Surface-bound molecules reach Fourier quantum limit in optics experiment
Researchers cleaned an organic crystal surface in vacuum, then placed molecules on it cold enough to preserve their quantum-optical behavior.
By Tom Brennan · Health & Medicine Correspondent
3 min read
Researchers at the Max Planck Institute for the Science of Light say they have measured single molecules on a surface with enough precision to reach a basic quantum-optical limit for the first time. The work matters because surface-bound quantum emitters could be easier to control with nanoscale tools than emitters trapped in vacuum or embedded inside bulk materials.
The findings were published in Science in a paper by Masoud Mirzaei and colleagues, according to the institute. The study reports a nano-electron-volt Fourier-limited transition in a single molecule adsorbed on a surface.
Quantum emitters such as atoms and molecules can interact strongly with light, according to MPL. Such objects are used in research on single-photon generation, quantum information storage and entanglement distribution, which are relevant to quantum communication and computing.
Studying one emitter at a time requires holding it steady for long periods, MPL said. Researchers commonly do that by trapping emitters in vacuum or placing them inside a solid host, but a molecule sitting on a surface would offer another advantage: it could be manipulated locally with an atomically sharp probe of the kind used in scanning tunneling microscopy or atomic force microscopy.
Surface contamination was the barrier
The difficulty has been the surface itself, according to MPL. Exposed surfaces readily collect unwanted material from their surroundings, creating unstable local conditions that disturb the quantum-optical properties researchers want to measure.

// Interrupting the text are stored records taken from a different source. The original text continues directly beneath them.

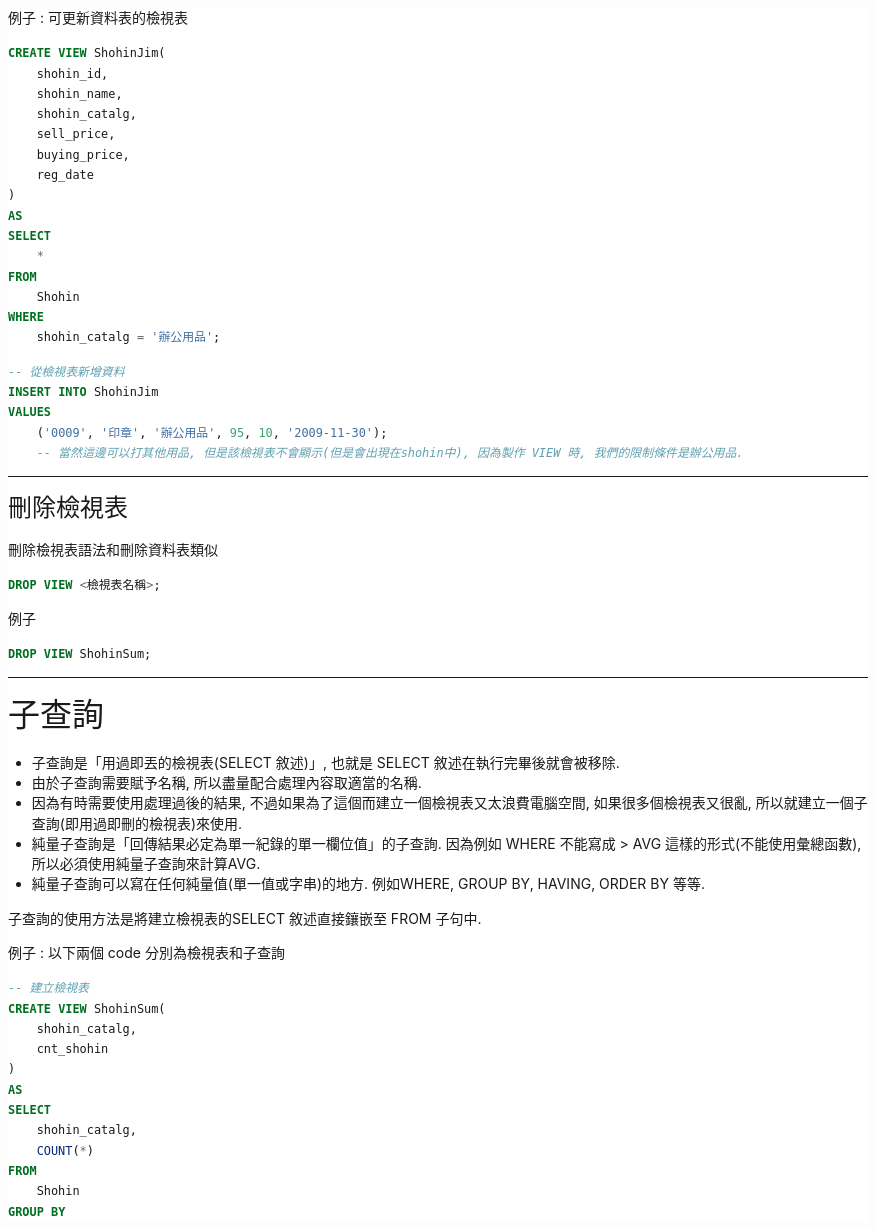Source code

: 例子 : 可更新資料表的檢視表

```SQL
CREATE VIEW ShohinJim(
    shohin_id,
    shohin_name,
    shohin_catalg,
    sell_price,
    buying_price,
    reg_date
)
AS
SELECT
    *
FROM
    Shohin
WHERE
    shohin_catalg = '辦公用品';
```

```SQL
-- 從檢視表新增資料
INSERT INTO ShohinJim
VALUES
    ('0009', '印章', '辦公用品', 95, 10, '2009-11-30');
    -- 當然這邊可以打其他用品, 但是該檢視表不會顯示(但是會出現在shohin中), 因為製作 VIEW 時, 我們的限制條件是辦公用品.
```

---

<font size = 5> 刪除檢視表 </font>

刪除檢視表語法和刪除資料表類似

```SQL
DROP VIEW <檢視表名稱>;
```

例子

```SQL
DROP VIEW ShohinSum;
```

---

<font size = 6>子查詢</font>

* 子查詢是「用過即丟的檢視表(SELECT 敘述)」, 也就是 SELECT 敘述在執行完畢後就會被移除.
* 由於子查詢需要賦予名稱, 所以盡量配合處理內容取適當的名稱.
* 因為有時需要使用處理過後的結果, 不過如果為了這個而建立一個檢視表又太浪費電腦空間, 如果很多個檢視表又很亂, 所以就建立一個子查詢(即用過即刪的檢視表)來使用.
* 純量子查詢是「回傳結果必定為單一紀錄的單一欄位值」的子查詢. 因為例如 WHERE 不能寫成 > AVG 這樣的形式(不能使用彙總函數), 所以必須使用純量子查詢來計算AVG.
* 純量子查詢可以寫在任何純量值(單一值或字串)的地方. 例如WHERE, GROUP BY, HAVING, ORDER BY 等等.

子查詢的使用方法是將建立檢視表的SELECT 敘述直接鑲嵌至 FROM 子句中.

例子 : 以下兩個 code 分別為檢視表和子查詢

```SQL
-- 建立檢視表
CREATE VIEW ShohinSum(
    shohin_catalg,
    cnt_shohin
)
AS
SELECT
    shohin_catalg,
    COUNT(*)
FROM
    Shohin
GROUP BY
```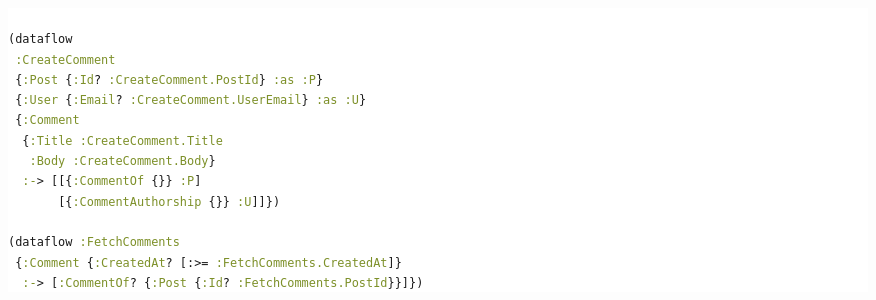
 ```clojure

(dataflow
 :CreateComment
 {:Post {:Id? :CreateComment.PostId} :as :P}
 {:User {:Email? :CreateComment.UserEmail} :as :U}
 {:Comment
  {:Title :CreateComment.Title
   :Body :CreateComment.Body}
  :-> [[{:CommentOf {}} :P]
       [{:CommentAuthorship {}} :U]]})

(dataflow :FetchComments
 {:Comment {:CreatedAt? [:>= :FetchComments.CreatedAt]}
  :-> [:CommentOf? {:Post {:Id? :FetchComments.PostId}}]})
```
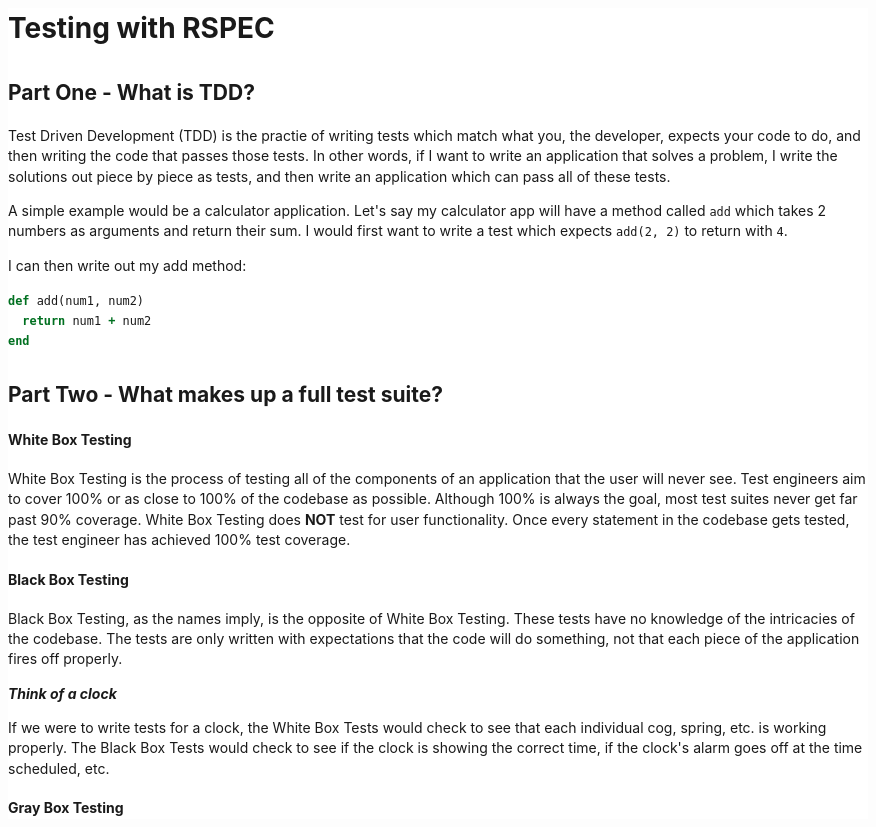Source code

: # Testing with RSPEC

## Part One - What is TDD?

Test Driven Development (TDD) is the practie of writing tests which
match what you, the developer, expects your code to do, and then writing
the code that passes those tests. In other words, if I want to write an
application that solves a problem, I write the solutions out piece by
piece as tests, and then write an application which can pass all of
these tests.

A simple example would be a calculator application. Let's say my
calculator app will have a method called `add` which takes 2 numbers as
arguments and return their sum. I would first want to write a test which
expects `add(2, 2)` to return with `4`.

I can then write out my add method:

```rb
def add(num1, num2)
  return num1 + num2
end
```

## Part Two - What makes up a full test suite?

#### White Box Testing

White Box Testing is the process of testing all of the components of an
application that the user will never see. Test engineers aim to cover
100% or as close to 100% of the codebase as possible. Although 100% is
always the goal, most test suites never get far past 90% coverage. White
Box Testing does **NOT** test for user functionality. Once every
statement in the codebase gets tested, the test engineer has achieved
100% test coverage.

#### Black Box Testing

Black Box Testing, as the names imply, is the opposite of White Box
Testing. These tests have no knowledge of the intricacies of the
codebase. The tests are only written with expectations that the code
will do something, not that each piece of the application fires off
properly.

***Think of a clock***

If we were to write tests for a clock, the White Box Tests would check
to see that each individual cog, spring, etc. is working properly. The
Black Box Tests would check to see if the clock is showing the correct
time, if the clock's alarm goes off at the time scheduled, etc.

#### Gray Box Testing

The Nano-Optics Division at MPL, led by Prof. Vahid Sandoghdar, addressed that problem with a cleaning method based on the behavior of an organic crystal. The researchers placed a small crystal in a vacuum cryostat and used the fact that its upper layers gradually evaporate at room temperature, carrying contaminants away with them, MPL said.
After the surface was cleaned, the team cooled the crystal to a few degrees Kelvin above absolute zero to halt further sublimation. The researchers then used a microfabricated oven to deposit molecules onto the cold, clean crystal surface, according to the institute.
Dr. Alexey Shkarin of MPL said the performance of quantum emitters can be judged by their coherence times, meaning how long they retain quantum behavior. Those times cannot exceed the Fourier limit, which is set by how long the emitter takes to pass its energy to its surroundings, while noisy environments can shorten coherence by factors of hundreds or thousands, he said.
Quiet surroundings revealed surface effects
On the cleaned crystal surface, the molecules repeatedly reached the Fourier limit, according to MPL. The institute said that result shows the nearby environment was stable and quiet enough to preserve the molecules’ quantum-optical properties at the fundamental limit.
The experiments also showed that the surface was not passive, according to the researchers. MPL said the surface oriented the molecules in a particular direction, shifted their energies and may have changed their shape or vibrational behavior.
Sandoghdar said the group next plans to combine the method with atomic force microscopy and scanning tunneling microscopy to control individual quantum emitters on nanometer scales. According to MPL, that combination could help researchers study surface properties in greater detail and engineer quantum states of matter.
This story draws on original reporting from Phys.org.